It happened again, and let’s just say I wasn’t surprised. Once again, I was delivering our signature workshop on being a five-star leader. And while everyone is in small groups, they’re sharing about why they decided to stay or leave a particular job, and it’s the responsibility of those listening to capture some keywords or phrases that they hear as the person is sharing their experience.
We regroup and I start writing these on a flip chart, and we start to see a very obvious pattern. It is a through line like no other – the majority of reasons why people decided to stay, and definitely why they decided to leave. The majority of the reasons had to do with one individual: their manager.
And I’m not surprised to see it, because I see it every single time I deliver this workshop. In fact, Gallup has found across a global study they share that typically there isn’t one lever to pull to increase engagement and retention – but there is, and it’s the manager! Developing the manager, arming them with the skills so they can be effective, is the lever to pull if you want to increase engagement and retention across your employees. Now managers, most of them got promoted because they were amazing individual contributors.
They got promoted for those skill sets, and then we throw them into this role where it’s no longer about their individual contributor skills, now they’re responsible for other human beings; for other people to not only deliver information to them, but to also coach them, to guide them, to mobilize them – and do it in an effective way for both the organization and the individuals. Most managers, most people, when they are first promoted into that official people leader role, they don’t receive any training for nine years, which is why I’m not surprised that within 18 months, nearly 40% of new managers completely fail.
And they’re not just failing themselves. They’re failing the people who are reporting to them.
So during this particular state of our economy and the workforce, where we have the introduction of advanced technology, where we have a whole new generation that’s entered the workforce, multi-generations. We have all of these communication gaps, all of these skills that we really need to harness to be amazing leaders – not just effective leaders, but amazing leaders.

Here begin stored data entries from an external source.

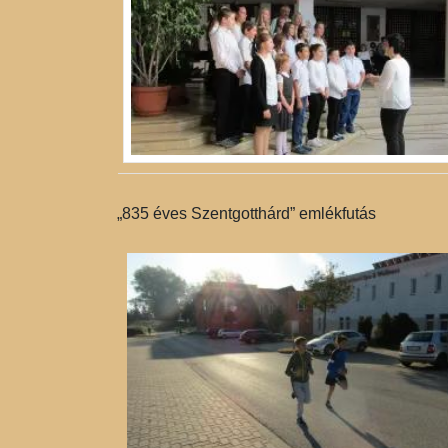
„835 éves Szentgotthárd” emlékfutás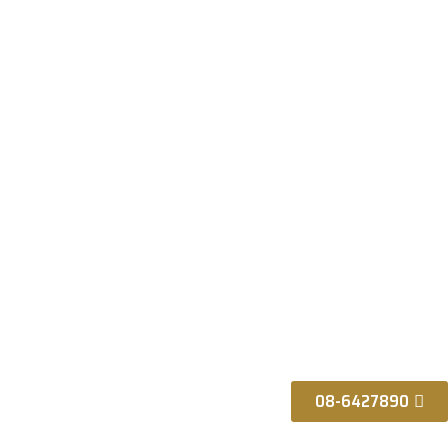
08-6427890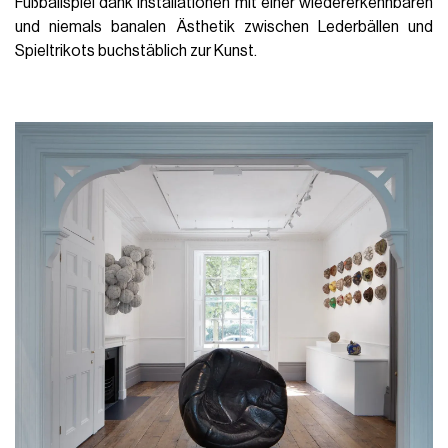
Fußballspiel dank Installationen mit einer wiedererkennbaren
und niemals banalen Ästhetik zwischen Lederbällen und
Spieltrikots buchstäblich zur Kunst.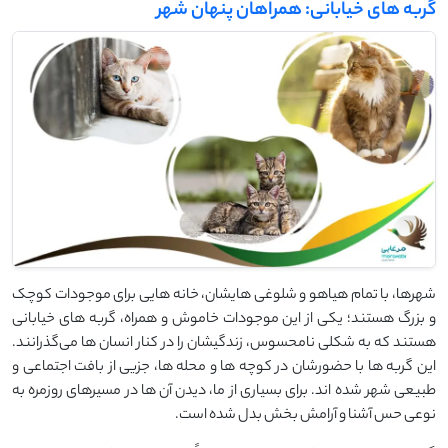
گربه‌ های خیابانی: همراهان پنهان شهر
شهرها، با تمام هیاهو و شلوغی ‌هایشان، خانه ‌هایی برای موجودات کوچک
و بزرگ هستند؛ یکی از این موجودات خاموش و همراه، گربه ‌های خیابانی
هستند که به شکلی نامحسوس، زندگیشان را در کنار انسان‌ ها می‌گذرانند.
این گربه ‌ها با حضورشان در کوچه‌ ها و محله ‌ها، جزیی از بافت اجتماعی و
طبیعی شهر شده ‌اند. برای بسیاری از ما، دیدن آن‌ ها در مسیرهای روزمره‌ به
نوعی حس آشنا و آرامش‌ بخش بدل شده است.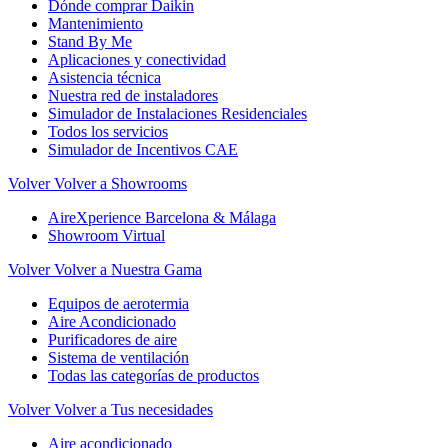
Dónde comprar Daikin
Mantenimiento
Stand By Me
Aplicaciones y conectividad
Asistencia técnica
Nuestra red de instaladores
Simulador de Instalaciones Residenciales
Todos los servicios
Simulador de Incentivos CAE
Volver
Volver a Showrooms
AireXperience Barcelona & Málaga
Showroom Virtual
Volver
Volver a Nuestra Gama
Equipos de aerotermia
Aire Acondicionado
Purificadores de aire
Sistema de ventilación
Todas las categorías de productos
Volver
Volver a Tus necesidades
Aire acondicionado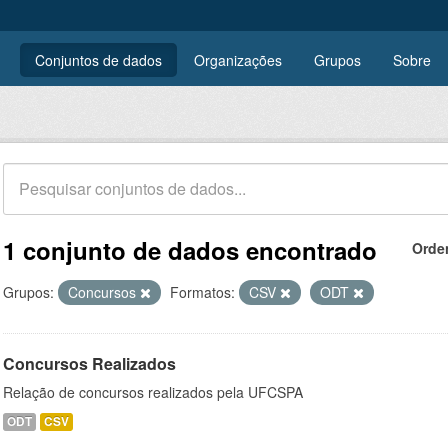
Conjuntos de dados
Organizações
Grupos
Sobre
1 conjunto de dados encontrado
Orde
Grupos:
Concursos
Formatos:
CSV
ODT
Concursos Realizados
Relação de concursos realizados pela UFCSPA
ODT
CSV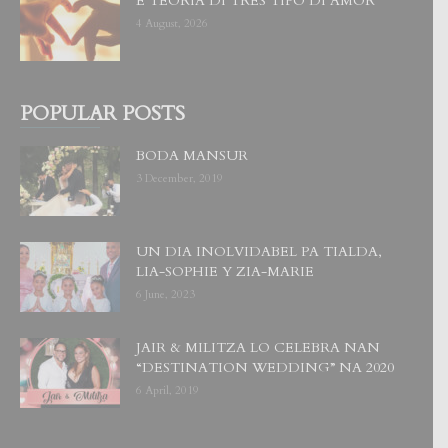
E TEORIA DI TRES TIPO DI AMOR
4 August, 2026
POPULAR POSTS
BODA MANSUR
3 December, 2019
UN DIA INOLVIDABEL PA TIALDA,
LIA-SOPHIE Y ZIA-MARIE
6 June, 2023
JAIR & MILITZA LO CELEBRA NAN
“DESTINATION WEDDING” NA 2020
6 April, 2019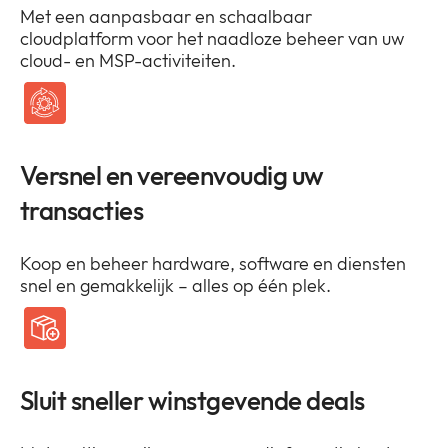
Met een aanpasbaar en schaalbaar
cloudplatform voor het naadloze beheer van uw
cloud- en MSP-activiteiten.
Versnel en vereenvoudig uw
transacties
Koop en beheer hardware, software en diensten
snel en gemakkelijk – alles op één plek.
Sluit sneller winstgevende deals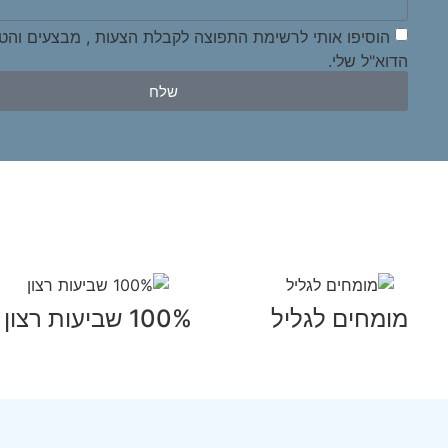
הוסיפו אותי לרשימת התפוצה לקבלת הצעות , מבצעים והט
הדוא"ל שלי.
שלח
מומחים לגליל
100% שביעות רצון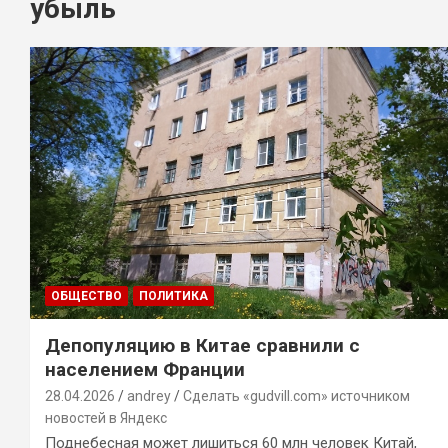
убыль
ОБЩЕСТВО
ПОЛИТИКА
Депопуляцию в Китае сравнили с
населением Франции
28.04.2026
andrey
Сделать «gudvill.com» источником
новостей в Яндекс
Поднебесная может лишиться 60 млн человек Китай,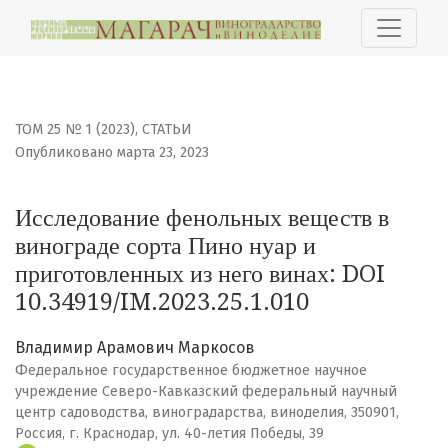
Исследование фенольных веществ в винограде сорта П
ТОМ 25 № 1 (2023)
,
СТАТЬИ
Опубликовано марта 23, 2023
Исследование фенольных веществ в
винограде сорта Пино нуар и
приготовленных из него винах: DOI
10.34919/IM.2023.25.1.010
Владимир Арамович Маркосов
Федеральное государственное бюджетное научное
учреждение Северо-Кавказский федеральный научный
центр садоводства, виноградарства, виноделия, 350901,
Россия, г. Краснодар, ул. 40-летия Победы, 39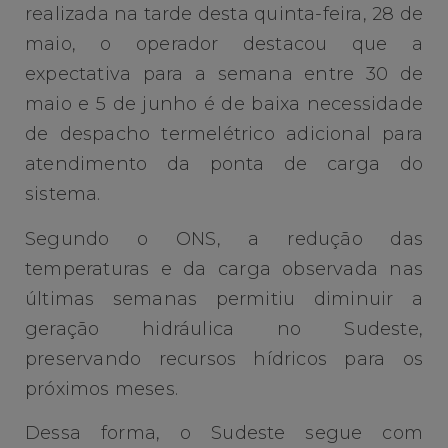
realizada na tarde desta quinta-feira, 28 de
maio, o operador destacou que a
expectativa para a semana entre 30 de
maio e 5 de junho é de baixa necessidade
de despacho termelétrico adicional para
atendimento da ponta de carga do
sistema.
Segundo o ONS, a redução das
temperaturas e da carga observada nas
últimas semanas permitiu diminuir a
geração hidráulica no Sudeste,
preservando recursos hídricos para os
próximos meses.
Dessa forma, o Sudeste segue com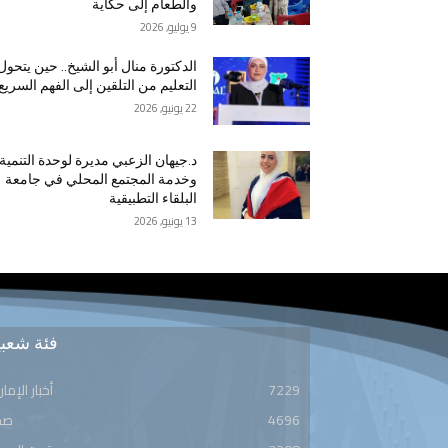
والطعام إلى حكاية
9 يوليو, 2026
الدكتورة منال أبو الشيخ.. حين يتحول
التعليم من التلقين إلى الفهم السريع
22 يونيو, 2026
د.جيهان الزعبي مديرة لوحدة التنمية
وخدمة المجتمع المحلي في جامعة
البلقاء التطبيقية
13 يونيو, 2026
فئة شعبي
7229
أخبار الإمار
4696
صح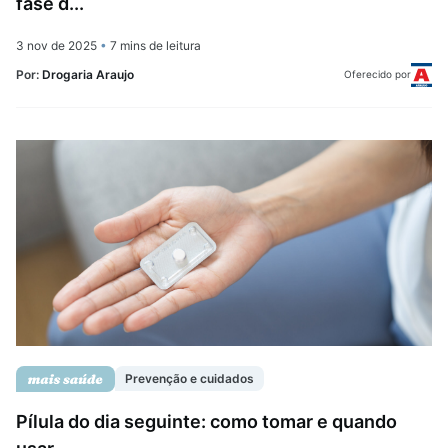
fase d...
3 nov de 2025
•
7 mins de leitura
Por:
Drogaria Araujo
Oferecido por
Prevenção e cuidados
Pílula do dia seguinte: como tomar e quando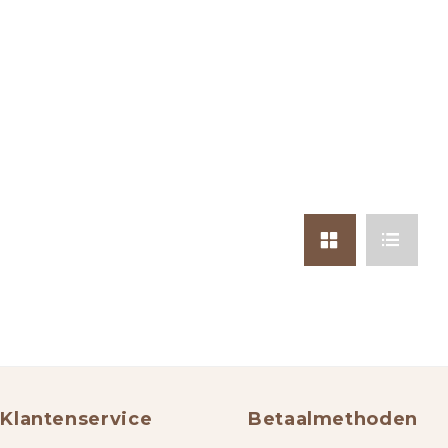
Klantenservice
Betaalmethoden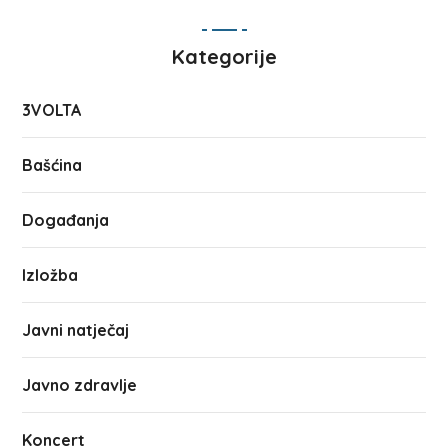
Kategorije
3VOLTA
Bašćina
Događanja
Izložba
Javni natječaj
Javno zdravlje
Koncert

I want to challenge you, what are you doing today to become a better leader? Where are you focusing your energy to enhance your leadership skills? Not just for your own personal growth, but to help support and develop those that are officially reporting to you. Take some time today and evaluate where your current gaps are, and what kind of learning agenda you could put together to increase your skills to benefit you, your organization, and the people that work with you.